• Text passage:
By the time I realised the error my tank was filled with about 70% petrol and 30% diesel.
From this simple mistake I have learnt a lesson or two about where to find truth.....
Put in the same predicament, what would you do? Many if not most of us today, all too instinctively, reach for Google......
...so into the search bar went a variety of word strings, "Put diesel in petrol car", "70% petrol, 30% diesel", "Effect of diesel in petrol car" and so on. I wanted to know whether the car was drivable, what the effects of the diesel would be and so on.
All the websites on page one were companies wanting you to part with around £200, whether "Fuel-fix", "Wrong-fuel" or "Fuel-doctor". No answers here. Well of course Google is powered by money, not truth, so I should have expected this.
Next on the list were a series of public forums where Joe Blogs can give his two-penny worth of advice. Not very good advice, I am afraid, conflicting, confusing and misleading. No answers here. I guess Google is next powered by public consensus.

• Job a: Please copy out the stretch of the listing from the line containing "latitude: 51.4958" through the end of the listing, leaving out the pictures.
The fuel mix-up passage and the listing that comes next are from unrelated sources.

[Source data]
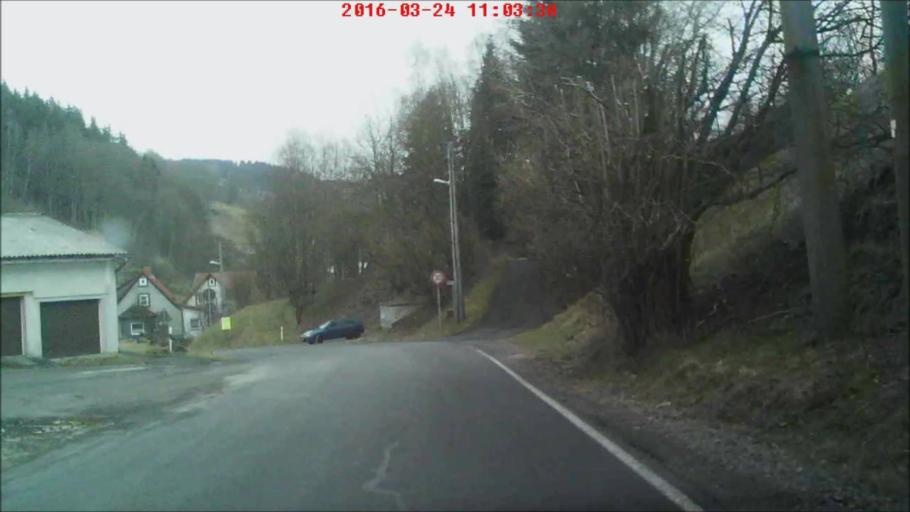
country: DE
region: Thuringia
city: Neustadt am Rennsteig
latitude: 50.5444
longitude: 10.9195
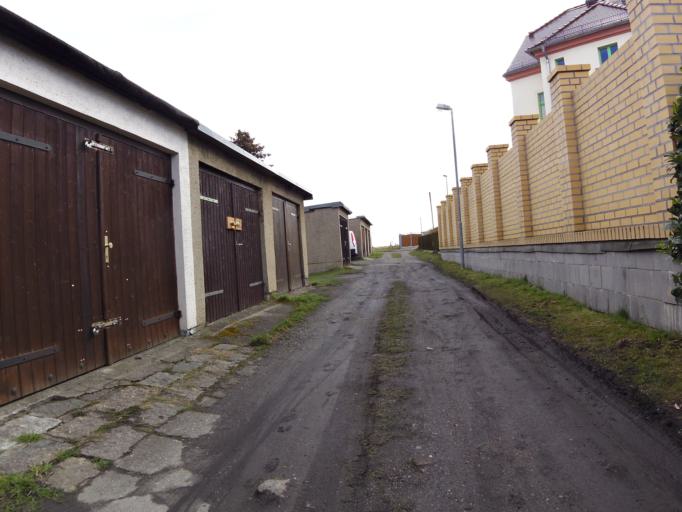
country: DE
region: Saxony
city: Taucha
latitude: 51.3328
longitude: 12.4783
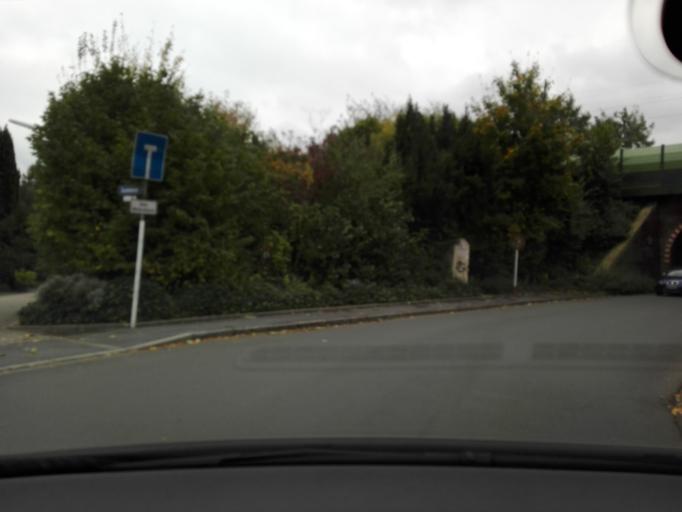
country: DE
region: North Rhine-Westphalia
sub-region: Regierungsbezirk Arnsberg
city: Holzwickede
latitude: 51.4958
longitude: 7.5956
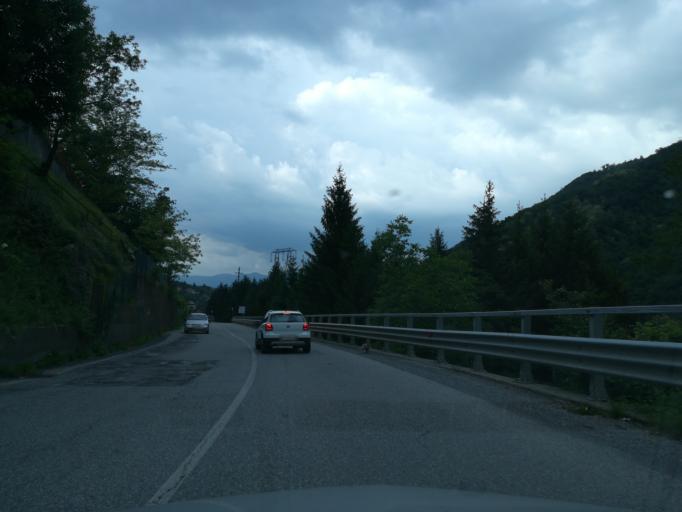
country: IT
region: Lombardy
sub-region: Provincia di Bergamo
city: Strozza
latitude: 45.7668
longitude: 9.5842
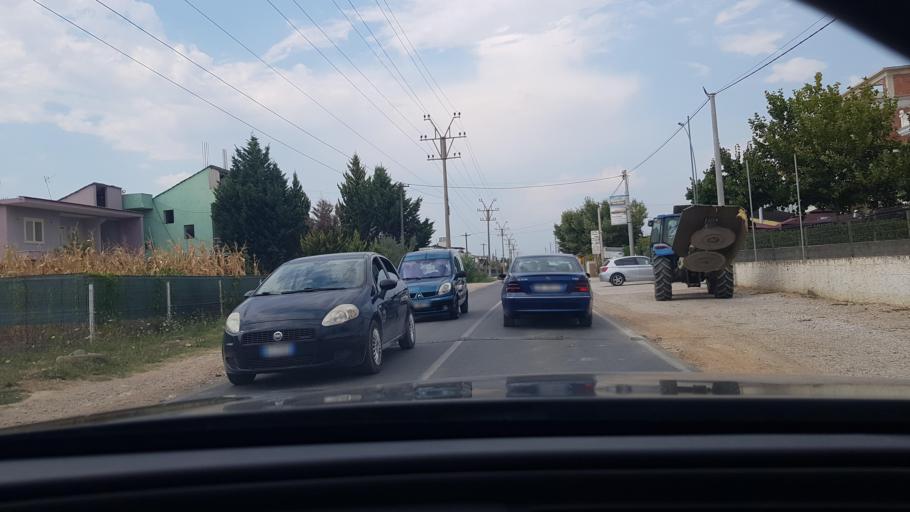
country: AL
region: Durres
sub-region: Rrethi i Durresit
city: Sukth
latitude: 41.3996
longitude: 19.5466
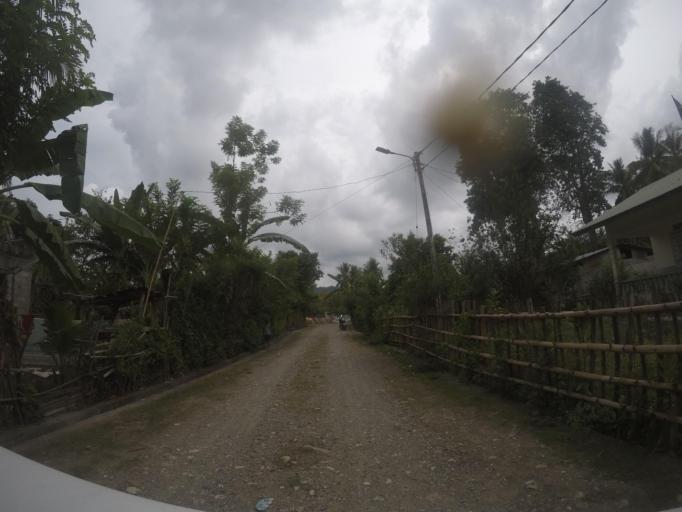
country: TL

• Job b: In the fuel mix-up passage, roughly how much money did the companies on the first page of search results want?

• Full solution a:
latitude: 51.4958
longitude: 7.5956
country: IT
region: Lombardy
sub-region: Provincia di Bergamo
city: Strozza
latitude: 45.7668
longitude: 9.5842
country: AL
region: Durres
sub-region: Rrethi i Durresit
city: Sukth
latitude: 41.3996
longitude: 19.5466
country: TL

• Full solution b: Around £200.